- **Reading passage**
As it is a sealed design, I do beleive it is much harder to place and tune than a comparable vented sub, however the clean transient response and ultra pants flapping lows it can produce lend forgiveness to that physical shortfall. 

That being said I am wanting to augment its performance with something akin to the newer Chase type dual 18monolith subs or possibly a JBL commercial unit with external amp. Face it, the direction most the big boy subs are headed are nearing the specs of the commercial monsters, just tunned to lower extension and better aesthetics.

The Earthquake was never meant to be marketed to the masses as the company caters to the more "I have money, make it sound good" Crowd, which is why many give a sideways look when they see the logo on the sub. 

Any more questioned feel free to ask. It is amazing how many people overlook this sub. I paid around 1,200 for it years ago brand new, of course shipping to Alaska was around $250! :rolleyesno:


----------



## sub_crazy

Sorry to dig this thread up again my-self but I have to add that I too think the Earthquake Supernova 15 is one of the most under-rated subs available.

I just thought about this sub again when I visited a friends house who bought my old one, while listening to some demo's it reminded me how good it really is. I had the 12" Supernova as well and another friend of mine still has that one, he wanted 2 at first but I told him to try the single and after that he told me that it was more than enough.

I have owned plenty of subs from the Velodyne HGS-18, JL Fathom F113, SVS ultra pair, Sunfire Signatures, Various HSU subs, RBH SEN1010, NHT Sub2 and others I forget until I got into DIY. For movies the Earthquake was at or near the top and musically was only topped by the F113 and Velodyne but the Earthquake slayed those subs for movies. The SVS Ultra pair shook the house better but the Earthquake had much better mid-bass punch, I would suspect that if I had used the Earthquake in pairs like the SVS it would have been a better movie combo as that 1 held it's own against the SVS pair.

Anyone considering this sub I would not hesitate to pick one up, I recommended it a few times and no one was disappointed.

If I can find a deal on a 15" I am going to pick one up my-self to compare to my DIY efforts, nice to know were you stand.


----------



## cwall99

I have the MKV-15. I picked mine up, get this, for $100 at the first ever warehouse sale of a relatively well-known etailer and audio catalog retailer headquartered in Grand Rapids, MI. I suspect it was a model that Earthquake gave them for evaluation, and they opted not to carry the product line.

Anyhow, I got mine for like 95% off. It does have one small problem, and that is that it doesn't always sense the presence of an input signal. Unplugging it and plugging it back in solves the problem, and, frankly, I'm happy to do that to pick up a $2600 subwoofer for $100.

It is a beast. Somewhere in the 90 pound region. But it's a beast, too, in the physical presence it adds to music and movies. My house is a relatively open design (about the only rooms in the house that have doors on them are the bedrooms and bathrooms). And yet, when I play the 5.1 remix SACD of Pink Floyd's Dark Side of the Moon, what happens when you listen to Time is amazing. I liken it to what it must feel like if you're cheap peanut butter being pressed between two pieces of Wonder bread. It's crazy. You really feel the pressure change when the sub kicks in.

In movies.... that sense of ominous threat that hangs over dark scenes when they start pumping up the subsonics... it really is scary. Amazing.

- **What you are asked to do**
Answer these questions about the subwoofer forum thread:
1. According to the first post, about how much did shipping the sub to Alaska cost?
2. Which two subs does sub_crazy say topped the Earthquake musically?
3. How much did cwall99 pay for the MKV-15?
The data that follows is separate from the forum thread and unrelated to it.

(Collected data)
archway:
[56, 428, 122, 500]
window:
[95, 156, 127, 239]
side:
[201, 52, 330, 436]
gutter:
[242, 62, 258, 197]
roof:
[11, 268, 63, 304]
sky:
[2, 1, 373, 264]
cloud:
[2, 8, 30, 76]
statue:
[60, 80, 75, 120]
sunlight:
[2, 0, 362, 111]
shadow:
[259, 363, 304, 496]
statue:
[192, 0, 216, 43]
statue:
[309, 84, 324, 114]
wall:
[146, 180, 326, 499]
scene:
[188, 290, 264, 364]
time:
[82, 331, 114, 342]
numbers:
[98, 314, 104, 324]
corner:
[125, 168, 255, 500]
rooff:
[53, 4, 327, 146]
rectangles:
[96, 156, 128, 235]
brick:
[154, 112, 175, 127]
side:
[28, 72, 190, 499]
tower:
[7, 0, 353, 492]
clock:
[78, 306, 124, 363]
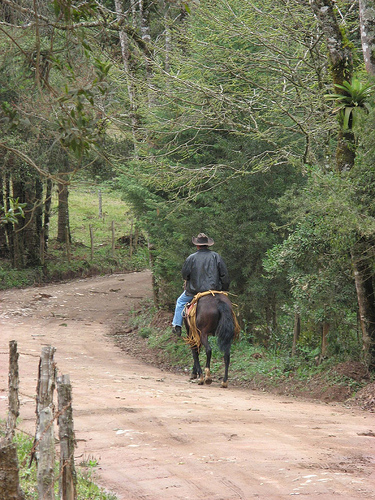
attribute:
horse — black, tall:
[188, 299, 239, 369]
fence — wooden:
[10, 350, 65, 493]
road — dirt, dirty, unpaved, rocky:
[44, 277, 145, 470]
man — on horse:
[171, 230, 237, 298]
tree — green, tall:
[167, 14, 330, 230]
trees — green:
[15, 42, 374, 223]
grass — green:
[73, 193, 122, 229]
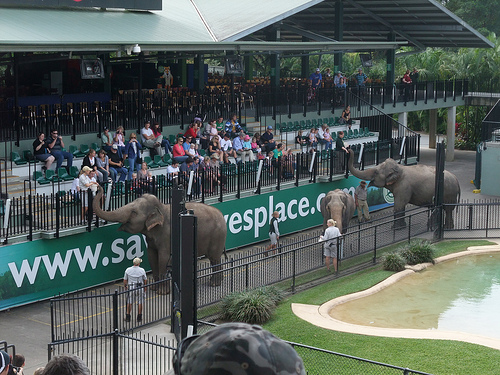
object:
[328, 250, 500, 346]
water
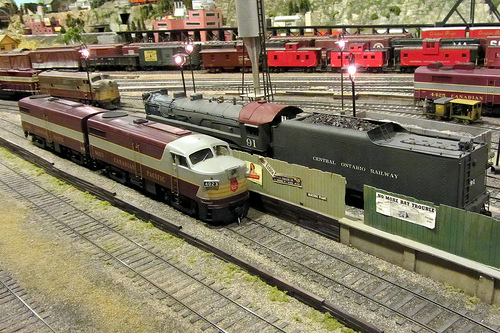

- **Problem solution**
1. Around $250.
2. The JL Fathom F113 and the Velodyne.
3. $100.